[[ Source document, beginning ]]

Open ttstarck opened this issue 1 year ago • 1 comments

Describe the bug PRIMED key grows indefinitely for jobs that requeue themselves in after_unlock callback if the job is completed and re-queued again within 1 second of when the initial job was queued.

Expected behavior PRIMED key is removed or stays at a small length when job is locked or unlocked.

Current behavior PRIMED key grows indefinitely, with "1" as a value when job is re-queued within 1 second of initially being queued.

Worker class

class AfterUnlockWorker
  include Sidekiq::Job
  sidekiq_options lock: :until_executed

  def perform(args)
    @args = args
  end

  def after_unlock
    self.class.perform_async(@args)
  end
end

Additional context Sidekiq Version: 6.5.8 SidekiqUniqueJobs Version: 7.1.29

Rspec Example:

# frozen_string_literal: true

require "rspec"
require "sidekiq"
require "sidekiq-unique-jobs"
require "sidekiq_unique_jobs/testing"

Sidekiq.configure_client do |config|
  config.client_middleware do |chain|
    chain.add(SidekiqUniqueJobs::Middleware::Client)

[[ Source document, end ]]
[[ Extracted material, beginning ]]

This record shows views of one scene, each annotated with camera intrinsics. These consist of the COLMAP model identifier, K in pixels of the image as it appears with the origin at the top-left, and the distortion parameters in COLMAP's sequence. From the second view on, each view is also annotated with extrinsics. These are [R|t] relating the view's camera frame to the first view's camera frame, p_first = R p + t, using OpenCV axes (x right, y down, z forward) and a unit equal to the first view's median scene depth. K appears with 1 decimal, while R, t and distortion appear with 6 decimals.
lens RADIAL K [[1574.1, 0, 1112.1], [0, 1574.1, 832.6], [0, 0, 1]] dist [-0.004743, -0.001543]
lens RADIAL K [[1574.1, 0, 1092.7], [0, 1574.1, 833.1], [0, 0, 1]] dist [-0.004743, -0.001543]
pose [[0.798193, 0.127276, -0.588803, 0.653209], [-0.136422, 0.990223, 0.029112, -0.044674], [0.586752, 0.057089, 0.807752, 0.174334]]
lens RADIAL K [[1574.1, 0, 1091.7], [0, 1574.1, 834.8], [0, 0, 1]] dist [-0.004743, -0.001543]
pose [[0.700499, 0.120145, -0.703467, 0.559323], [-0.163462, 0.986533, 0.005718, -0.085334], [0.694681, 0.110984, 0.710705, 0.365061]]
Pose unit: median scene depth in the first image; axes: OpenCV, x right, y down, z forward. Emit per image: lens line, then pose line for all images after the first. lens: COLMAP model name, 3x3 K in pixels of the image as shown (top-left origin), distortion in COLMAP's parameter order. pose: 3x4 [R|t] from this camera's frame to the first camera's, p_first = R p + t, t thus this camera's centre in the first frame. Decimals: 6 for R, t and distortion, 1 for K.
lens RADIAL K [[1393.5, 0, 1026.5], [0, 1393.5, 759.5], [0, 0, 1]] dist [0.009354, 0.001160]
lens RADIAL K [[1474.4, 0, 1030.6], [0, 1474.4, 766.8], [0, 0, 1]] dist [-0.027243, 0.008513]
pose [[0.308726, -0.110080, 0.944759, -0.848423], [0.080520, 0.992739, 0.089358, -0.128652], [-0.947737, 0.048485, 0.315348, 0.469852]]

[[ Extracted material, end ]]

--- Work required ---
Answer these questions using the bug report:
1. What lock option does the worker class set?
2. What value does the PRIMED key grow with?
3. Which SidekiqUniqueJobs version is listed?
The items come from a different source than the bug report.

--- Output below ---
1. The lock option is until_executed.
2. The PRIMED key grows with "1" as a value.
3. The listed SidekiqUniqueJobs version is 7.1.29.